The Sponsorship Report
November, 2009

 

 

THE HOME DEPOT HAS TAKEN a step back from sponsorship of hockey at the elite level, opting not to renew partnerships with Maple Leaf Sports & Entertainment and the National Hockey League. Instead, it will focus on an expanded portfolio of local hockey properties in markets where it has a retail presence. The Home Depot now has 56 contracts with AHL, junior and university hockey teams, and it is using Stellick Marketing Communications to build turnkey activation platforms to bring the local team, the local store and hometown fans together.

However, the strategy may leave the company vulnerable in the country's biggest and most competitive market in the home improvement category: Toronto. The Home Depot is sponsoring the St. Mike's Majors, formerly a Toronto team but now based in nearby Mississauga, but they and the Oshawa Generals are as close as The Home Depot's hockey program gets to Toronto's downtown core. There is no obvious "community" hockey team in Toronto except for the Leafs, and they are now sponsored by competitor Rona, which is planning a strong activation program in the Greater Toronto marketplace (see story, page 5).

Stellick's Brian Findlay says the focus is on the advantages that the new strategy affords – deeper community penetration across the country, and a total live audience of close to 9 million in 2008, more than the combined attendance of all six NHL franchises.

The Home Depot has been sponsoring hockey at the local level from the moment it set up shop in Canada, says Findlay. Ongoing research has revealed, however, that the local partnerships were carrying far more weight with consumers than bigticket properties like the Leafs and the NHL. The Leafs partnership could only be activated in a narrow geographic area, and the NHL partnership was an expensive complement to the local partnerships. The core of the hockey program remained with the local team and the local store together speaking to the hockey-loving community. "What really brings the partnerships to life is the local activation and the participation of the individual store managers," says Findlay, something that will be part of programs in those 56 markets where The Home Depot now has local partnerships.

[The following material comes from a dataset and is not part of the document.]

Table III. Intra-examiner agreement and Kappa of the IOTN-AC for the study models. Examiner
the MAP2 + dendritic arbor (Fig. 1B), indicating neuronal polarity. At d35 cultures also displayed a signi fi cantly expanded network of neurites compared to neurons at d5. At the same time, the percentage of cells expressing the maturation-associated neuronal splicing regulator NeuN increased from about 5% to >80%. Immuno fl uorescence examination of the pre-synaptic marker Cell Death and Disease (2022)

The objective, and it will take time, says Findlay, is to establish The Home Depot as "authentically part of the community." It is a battle for the consumer's heart, where the principal challenger, Rona, is loudly trumpeting its Canadian heritage.

Programs that will be activated by the local teams include The Home Depot's popular backyard rinks program and the On the Bench Coaching' Clinics. The backyard rink contest offers an opportunity to have the local partner hockey team conduct a practice literally in the winner's back yard. "On the Bench" is an enter-towin contest that gives minor hockey teams an opportunity to be coached by the staff of The Home Depot's local partner hockey team. Both programs reinforce The Home Depot's positioning as the source for "know-how."

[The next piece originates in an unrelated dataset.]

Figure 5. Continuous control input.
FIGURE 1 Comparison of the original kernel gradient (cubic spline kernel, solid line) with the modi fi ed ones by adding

The Home Depot will own (at least) one promotion night per sponsored team, and the objective there is not to sell, but rather to have fun, says Findlay. Events range from shopping cart races to leafblower races to drilling contests, sometimes involving co-sponsorship from The Home Depot suppliers.

"It empowers the local store managers and gives them something to work with," says Findlay. Store managers also receive an allotment of tickets that they can use to host their own top customers, who are usually prominent players in the local construction trades.